Steel production in China
A few days ago, the Ministry of Finance of India issued an order, saying that in the next five years, some steel products in China and Viet Nam, import tariffs of 12% to 30%, involving the initial products of welded stainless steel pipes, India said that this is to protect and promote the development of its own enterprises.
Foreign media speculated that India's move was due to tensions between China and India. Prior to this, the Indian side said that Chinese companies had security risks, so it had stepped up scrutiny of Chinese investment projects and had already halted some major projects.
In this regard, India's Foreign Minister S Jaishankar said that the Indian side did not "close its business with China", which is based on what field of business the Chinese side is carrying out or under what conditions.
The latest data shows that as of March this year, India is already a net importer of finished steel, that is, India's import rate in finished steel has fully covered the export rate of its related products.
Among them, China is India's largest steel supplier. India imported 2.7 million tonnes of Chinese steel, doubling from the previous year. In April and May this year alone, India imported 1.1 million tons of finished steel, an increase of nearly 20% compared with last year.
Morty
It can be seen that India does have greater and greater demand in related aspects, but at the moment of increasing domestic demand, it issued an order to increase import tariffs, which will undoubtedly generate greater costs for derivative enterprises that rely on Chinese steel today.
In fact, the Modi government issued this order because India plans to significantly increase domestic steel production by 2047, tripling production capacity to 500 million tons of steel per year in the next 20 years.
Now, India is intensively deploying for this goal, undergoing large-scale infrastructure transformation, and India officials are calling on steel manufacturers to increase investment and expand the production capacity of the steel industry.

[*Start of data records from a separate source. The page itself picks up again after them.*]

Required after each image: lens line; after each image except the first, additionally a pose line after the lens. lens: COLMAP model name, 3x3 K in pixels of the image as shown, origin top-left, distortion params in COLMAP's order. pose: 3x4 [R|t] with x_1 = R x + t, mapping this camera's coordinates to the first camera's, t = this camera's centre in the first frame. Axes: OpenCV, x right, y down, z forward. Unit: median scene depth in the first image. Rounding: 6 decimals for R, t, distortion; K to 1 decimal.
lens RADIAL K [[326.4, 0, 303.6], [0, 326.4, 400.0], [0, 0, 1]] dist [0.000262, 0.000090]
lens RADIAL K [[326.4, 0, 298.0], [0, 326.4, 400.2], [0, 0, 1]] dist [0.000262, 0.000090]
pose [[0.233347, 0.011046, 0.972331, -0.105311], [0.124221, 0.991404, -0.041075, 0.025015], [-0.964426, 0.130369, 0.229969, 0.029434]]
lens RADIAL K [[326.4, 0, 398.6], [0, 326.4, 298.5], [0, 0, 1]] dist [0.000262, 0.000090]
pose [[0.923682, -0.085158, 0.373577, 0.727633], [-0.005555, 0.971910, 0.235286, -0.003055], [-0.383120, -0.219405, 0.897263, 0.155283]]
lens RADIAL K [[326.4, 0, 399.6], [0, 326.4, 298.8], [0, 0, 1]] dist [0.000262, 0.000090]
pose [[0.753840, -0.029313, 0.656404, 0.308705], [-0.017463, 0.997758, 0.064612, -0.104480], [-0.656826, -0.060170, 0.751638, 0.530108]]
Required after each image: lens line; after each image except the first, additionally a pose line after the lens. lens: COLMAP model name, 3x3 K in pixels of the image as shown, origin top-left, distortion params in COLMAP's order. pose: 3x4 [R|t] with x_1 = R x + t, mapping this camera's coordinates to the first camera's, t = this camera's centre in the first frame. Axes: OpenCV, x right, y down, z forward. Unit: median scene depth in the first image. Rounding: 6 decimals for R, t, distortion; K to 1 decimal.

It is understandable that India is seeking its own industry, but the problem is that the Modi government is too anxious. The reason why India is still relying on China's imported steel is because the domestic output value is temporarily backward and cannot meet the existing demand.
India's steel industry
In August this year, India did a relevant investigation, when the Ministry of Steel did not agree to increase the tariff on imported steel products based on the opinions of all parties, because the current domestic demand is strong, relying on the domestic industry alone to supply short demand.
The Modi authorities' current move verbally advertises that they want to sell the market for relevant steel companies, but it only helps India's single steel production industry, and all derivative enterprises mainly based on finished steel can only choose Chinese imported products when the domestic output value is insufficient, which means that the cost will directly rise sharply. It can be said that Modi is now too anxious and wants to cut off his dependence on China, but he has "picked up the sesame seeds and lost the watermelon".
The Chinese side has always stressed that the border issue is not the only argument in bilateral relations, and China is willing to achieve win-win cooperation with India, but India has always regarded China as the "number one adversary" and has to benchmark China in all fields, but now it has intensified, even without considering its own production status. Then, the end result will certainly not be what the Modi regime wants.